### QUELLENAUSZUG
Stand: 20.10.2015 15:45 Uhr

"...gegen Meutenjournalismus": Der NDR Info Reporterpool

von Christoph Heinzle, NDR Info

Im Jahr 2005 sind die Zeiten wirtschaftlich schwierig, im gesamten NDR wird gespart. Trotz Etatkürzungen leistet sich der Hörfunk mit Mitteln von NDR Info und NDR 2 eine neue Truppe mit zunächst fünf, später sechs festangestellten Redakteuren und einer Reihe freier Reporter, die in pauschal bezahlten Wochenschichten mit einem neuen Projekt loslegen dürfen. Der NDR Info Reporterpool ist geboren.

Mit der Schwerpunktsetzung für aufwändige Recherche wolle man sich "gegen Nachrichtentrends, gegen Meutenjournalismus, gegen Skandal und Über-Personalisierung positionieren", sagte der damalige NDR Intendant Prof. Jobst Plog zum Start.

### DATENSÄTZE
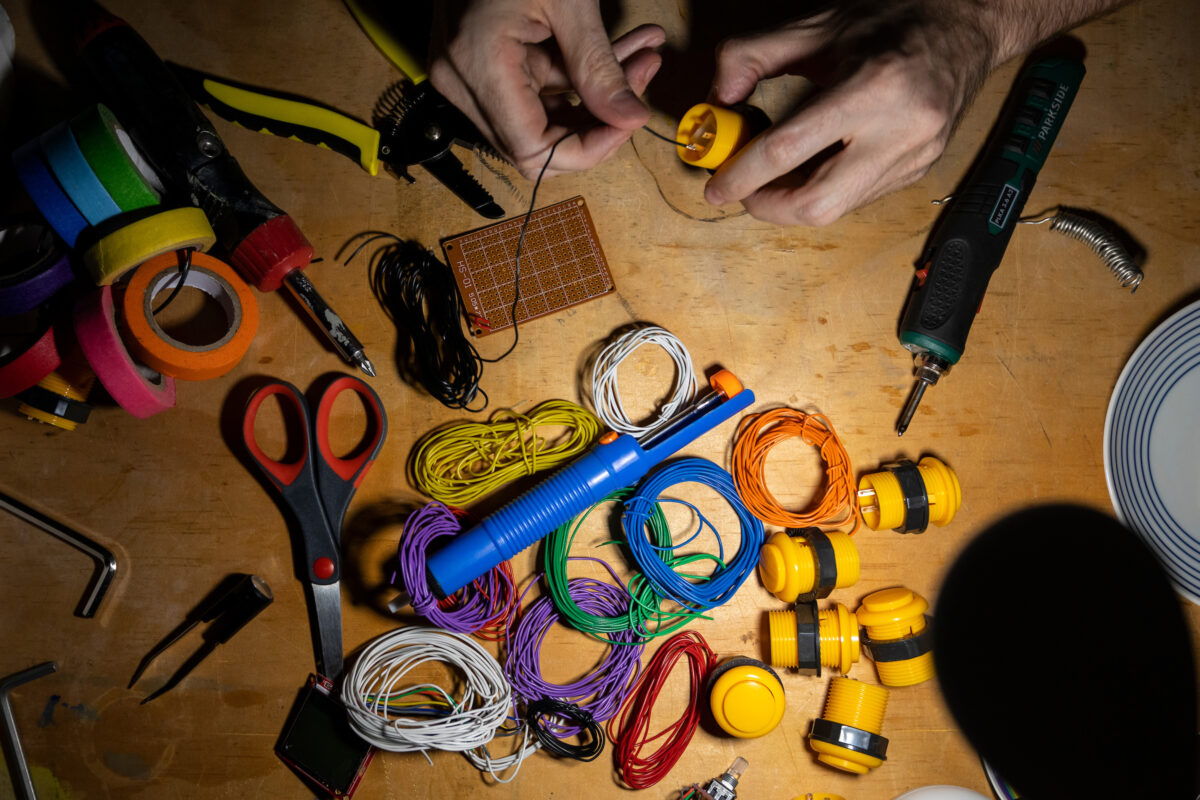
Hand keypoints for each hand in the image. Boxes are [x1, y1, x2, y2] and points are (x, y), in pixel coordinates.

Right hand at [430, 0, 664, 178]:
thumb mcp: (569, 2)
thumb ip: (598, 68)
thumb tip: (630, 118)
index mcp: (477, 66)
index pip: (532, 151)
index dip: (587, 149)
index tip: (628, 122)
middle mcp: (462, 80)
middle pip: (537, 141)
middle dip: (598, 119)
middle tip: (642, 84)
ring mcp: (467, 72)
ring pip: (543, 114)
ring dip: (597, 94)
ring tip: (644, 56)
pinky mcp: (481, 61)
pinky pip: (536, 85)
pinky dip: (579, 73)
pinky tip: (622, 50)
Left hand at [703, 7, 993, 225]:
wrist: (966, 27)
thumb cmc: (893, 21)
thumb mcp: (817, 25)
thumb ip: (754, 55)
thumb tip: (716, 100)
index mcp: (872, 88)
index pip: (790, 149)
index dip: (743, 174)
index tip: (716, 186)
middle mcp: (900, 131)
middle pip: (817, 203)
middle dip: (767, 205)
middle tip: (743, 189)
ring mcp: (914, 157)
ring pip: (837, 209)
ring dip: (792, 201)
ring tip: (773, 174)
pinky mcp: (917, 171)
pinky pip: (856, 198)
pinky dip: (822, 190)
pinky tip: (810, 167)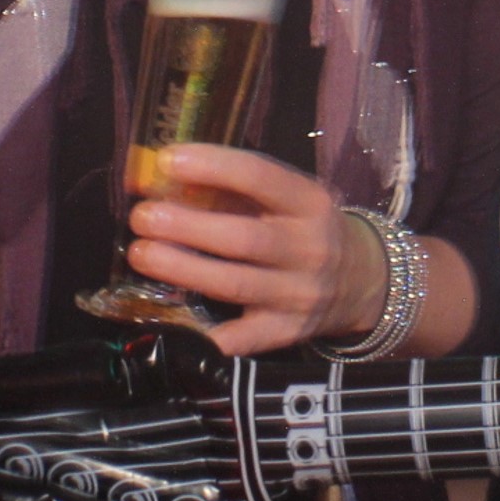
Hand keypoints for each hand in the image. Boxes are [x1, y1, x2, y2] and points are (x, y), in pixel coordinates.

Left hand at [124, 144, 475, 357]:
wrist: (358, 281)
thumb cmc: (302, 227)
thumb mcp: (284, 198)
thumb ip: (229, 187)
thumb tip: (156, 177)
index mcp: (309, 202)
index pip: (261, 177)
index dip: (212, 167)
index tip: (167, 161)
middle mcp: (310, 249)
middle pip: (244, 238)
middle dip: (187, 226)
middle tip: (142, 217)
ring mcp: (298, 296)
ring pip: (235, 285)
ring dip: (182, 269)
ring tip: (141, 254)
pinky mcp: (285, 333)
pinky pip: (239, 339)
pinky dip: (202, 334)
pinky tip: (165, 319)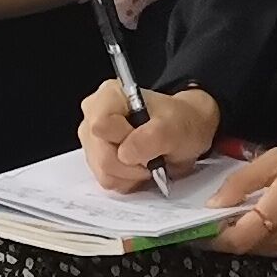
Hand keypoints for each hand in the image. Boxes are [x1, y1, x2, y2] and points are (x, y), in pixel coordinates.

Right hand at [77, 77, 219, 190]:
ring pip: (103, 172)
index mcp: (109, 96)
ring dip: (131, 174)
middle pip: (101, 155)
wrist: (184, 134)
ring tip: (147, 161)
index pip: (100, 125)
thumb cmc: (179, 123)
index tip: (146, 141)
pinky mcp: (96, 159)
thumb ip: (151, 138)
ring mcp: (92, 139)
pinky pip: (107, 181)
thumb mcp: (174, 127)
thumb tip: (125, 154)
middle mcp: (94, 115)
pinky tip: (139, 168)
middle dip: (131, 165)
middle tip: (152, 157)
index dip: (123, 139)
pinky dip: (128, 180)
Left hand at [216, 127, 276, 263]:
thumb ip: (243, 182)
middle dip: (231, 234)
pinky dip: (274, 238)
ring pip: (266, 251)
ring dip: (253, 236)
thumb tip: (213, 205)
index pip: (234, 241)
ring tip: (251, 211)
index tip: (196, 228)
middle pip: (248, 248)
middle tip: (221, 214)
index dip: (212, 237)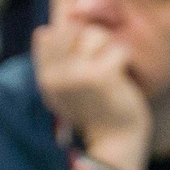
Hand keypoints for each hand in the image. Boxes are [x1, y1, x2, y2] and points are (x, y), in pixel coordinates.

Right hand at [32, 21, 151, 169]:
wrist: (115, 141)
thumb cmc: (95, 109)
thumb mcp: (65, 86)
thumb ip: (55, 59)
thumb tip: (44, 30)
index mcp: (44, 78)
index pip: (47, 34)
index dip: (68, 39)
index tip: (83, 61)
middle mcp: (54, 76)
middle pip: (71, 28)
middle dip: (89, 39)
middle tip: (99, 65)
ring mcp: (75, 75)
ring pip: (94, 34)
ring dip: (108, 49)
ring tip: (110, 72)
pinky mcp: (100, 76)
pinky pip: (118, 49)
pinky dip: (125, 60)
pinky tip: (122, 79)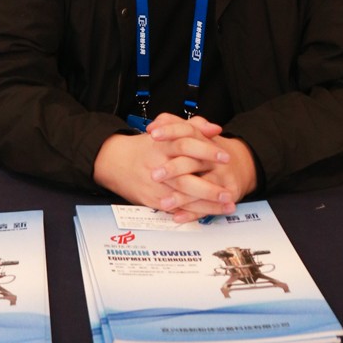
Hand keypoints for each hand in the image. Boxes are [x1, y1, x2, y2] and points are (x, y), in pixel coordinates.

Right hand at [93, 115, 255, 222]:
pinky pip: (173, 208)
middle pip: (184, 176)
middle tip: (228, 192)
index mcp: (162, 144)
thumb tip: (215, 129)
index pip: (185, 144)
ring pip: (181, 197)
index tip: (226, 157)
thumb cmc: (146, 146)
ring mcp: (154, 185)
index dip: (206, 150)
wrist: (114, 161)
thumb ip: (192, 127)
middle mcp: (158, 165)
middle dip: (208, 187)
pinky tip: (208, 215)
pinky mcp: (151, 199)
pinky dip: (190, 213)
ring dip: (206, 204)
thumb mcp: (167, 130)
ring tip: (226, 206)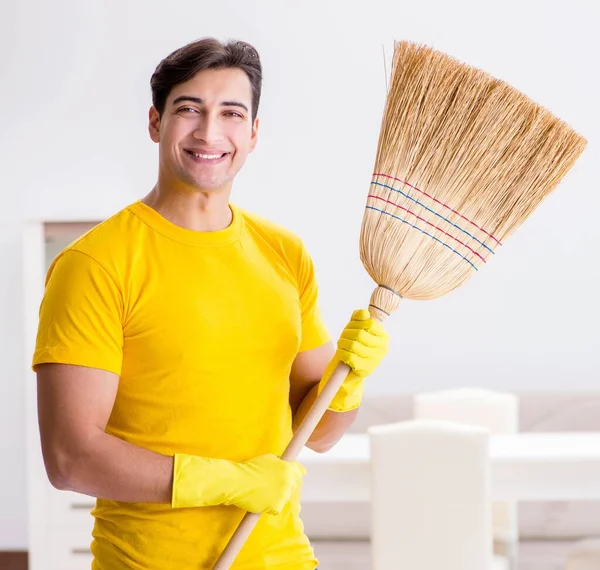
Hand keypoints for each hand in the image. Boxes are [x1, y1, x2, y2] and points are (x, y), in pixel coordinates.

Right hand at [171, 453, 304, 515]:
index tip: (291, 475)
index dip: (295, 473)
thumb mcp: (270, 458)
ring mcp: (283, 495)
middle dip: (286, 484)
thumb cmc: (251, 467)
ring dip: (278, 495)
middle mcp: (289, 482)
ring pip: (285, 497)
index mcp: (288, 469)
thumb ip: (282, 462)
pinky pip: (277, 508)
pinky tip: (262, 499)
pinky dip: (271, 506)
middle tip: (272, 484)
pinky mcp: (276, 507)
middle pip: (294, 485)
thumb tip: (287, 464)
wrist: (238, 481)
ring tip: (264, 491)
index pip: (300, 472)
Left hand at [318, 308, 389, 411]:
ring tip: (342, 344)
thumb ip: (359, 317)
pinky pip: (350, 357)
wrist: (349, 367)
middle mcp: (383, 348)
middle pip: (360, 333)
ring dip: (343, 343)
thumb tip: (364, 313)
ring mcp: (376, 359)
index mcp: (383, 336)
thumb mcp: (356, 327)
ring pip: (354, 345)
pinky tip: (342, 353)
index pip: (370, 323)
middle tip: (343, 337)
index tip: (351, 327)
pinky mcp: (366, 370)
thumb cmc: (354, 343)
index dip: (356, 323)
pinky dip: (342, 353)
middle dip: (347, 333)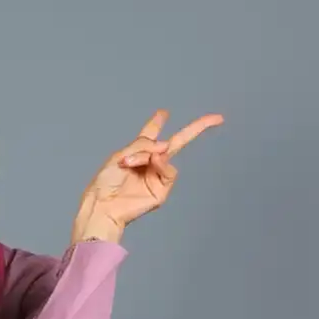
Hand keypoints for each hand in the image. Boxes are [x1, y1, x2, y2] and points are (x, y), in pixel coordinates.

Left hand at [71, 110, 223, 243]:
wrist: (102, 205)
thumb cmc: (105, 183)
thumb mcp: (121, 155)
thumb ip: (143, 145)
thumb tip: (166, 146)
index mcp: (137, 153)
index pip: (151, 134)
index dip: (157, 122)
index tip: (164, 113)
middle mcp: (149, 163)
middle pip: (177, 142)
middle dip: (196, 128)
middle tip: (215, 118)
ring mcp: (157, 177)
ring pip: (166, 154)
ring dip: (148, 154)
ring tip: (130, 163)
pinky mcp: (161, 191)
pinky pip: (169, 171)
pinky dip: (162, 164)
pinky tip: (152, 162)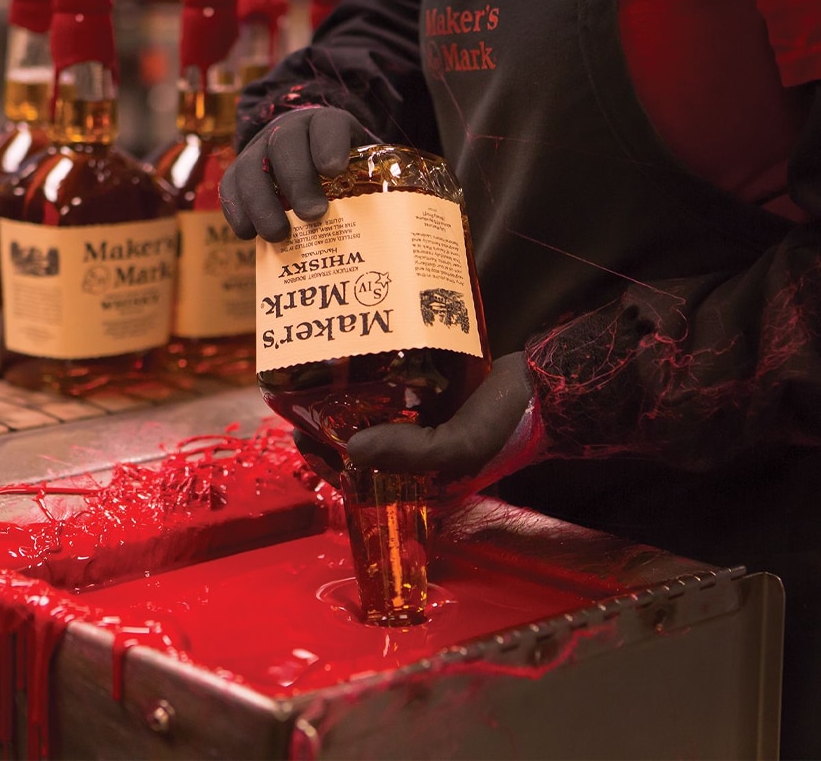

### AUFGABE 1
Beantworte zum Text über den NDR Info Reporterpool diese Fragen:
(a) Mit wie vielen festangestellten Redakteuren startete die neue Truppe zunächst?
(b) Mit wessen Mitteln leistete sich der Hörfunk die neue Truppe?
(c) Wer sagte zum Start, man wolle sich „gegen Meutenjournalismus“ positionieren?
### AUFGABE 2
Führe den Text über den NDR Info Reporterpool nach seinem letzten Satz weiter.

### ANTWORT 1
(a) Mit fünf festangestellten Redakteuren, später waren es sechs.
(b) Mit Mitteln von NDR Info und NDR 2.
(c) Der damalige NDR Intendant Prof. Jobst Plog.

### ANTWORT 2
Reporterpool
So fing es an - das Team des NDR Info Reporterpools.

"Wir wollen Furchen ziehen, die in Erinnerung bleiben, Geschichten erzählen abseits vom täglichen Nachrichten-Rauschen", lautete die Losung von Joachim Knuth, zu der Zeit Chefredakteur und Wellenchef von NDR Info. Er hatte das Projekt Reporterpool maßgeblich vorangetrieben. Doch es brauchte eine gewisse Anlaufzeit: um Kontakte zu knüpfen und Erfahrungen in investigativer Recherche zu sammeln, um Routine in der Formulierung und Vermarktung der Rechercheergebnisse zu gewinnen.

Erste Reportagen: exklusiv und bewegend

Die thematische Spannbreite war von Beginn an groß. Im Anfangsjahr berichteten die Rechercheure beispielsweise über Milliardenkosten für überteuerte Medikamente, norddeutsche Ermittlungen im irakischen Öl-Lebensmittel-Skandal und Kritik an einem Nahrungsergänzungsmittel für Sportlerinnen und Sportler.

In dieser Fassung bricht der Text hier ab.